EXCERPT:
Content starts

On Wed, 3 Mar 2010, Greg KH wrote:
> 
> Ok, I'll change this.  Do you want me to redo the whole series, or just
> add another patch to revert the 'default y' option here?

I'm ok with just changing the default. I wanted to make a stink over it 
just to make people aware that we already have kernels too big by default, 
and we shouldn't change the default semantics of making a config without 
some major reasons.

Btw, I do think that when you do pull requests during the merge window, 
you should seriously think about basing them on top of some known-stable 
kernel (ie the previous release) rather than some random 
kernel-of-the-day like you seem to.

It's much easier to bisect problems if you'er not fighting multiple 
overlapping bugs, for example - and since you move from quilt to git 
apparently just based on whatever was the most recent git tree when you do 
that move, it really means that in case the kernel you picked was 
unstable, it's going to be a _bitch_ to bisect any problems introduced in 
your series.

Why? Say that the base you picked happened to simply not boot at all (or 
had something like the PCI problem that I encountered that made X not run 
on my machine) for somebody. Now _all_ those commits you did in that 
series are going to be essentially untestable on such a machine - and 
think about what happens if the problem happens mainly on the same 
machines that had the other bug too?

Anyway, I don't know whether you picked a good spot to do your series or 
not, but it _looked_ like a pretty random spot. It might be perfectly 
good. But just in general, since you always generate your trees from a 
quilt series anyway, I suspect we migth be better off (at least for the 
initial merge window series) to base them on the closest thing we have to 
a "known good" base, namely the previous release. Rather than some "maybe 
fine" point in the middle of the merge window.

Content ends

WHAT IS NEEDED:
Please list every word the writer of the email sets off with underscores for emphasis. The material after this email comes from an unrelated source.

DATA SEGMENT:
Content starts

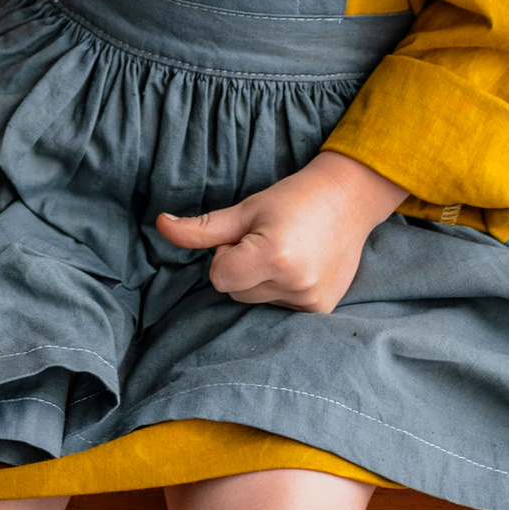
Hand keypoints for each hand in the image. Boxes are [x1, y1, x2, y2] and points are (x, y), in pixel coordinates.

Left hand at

Content ends

SOLUTION TO THE PROBLEM:
bitch, all, looked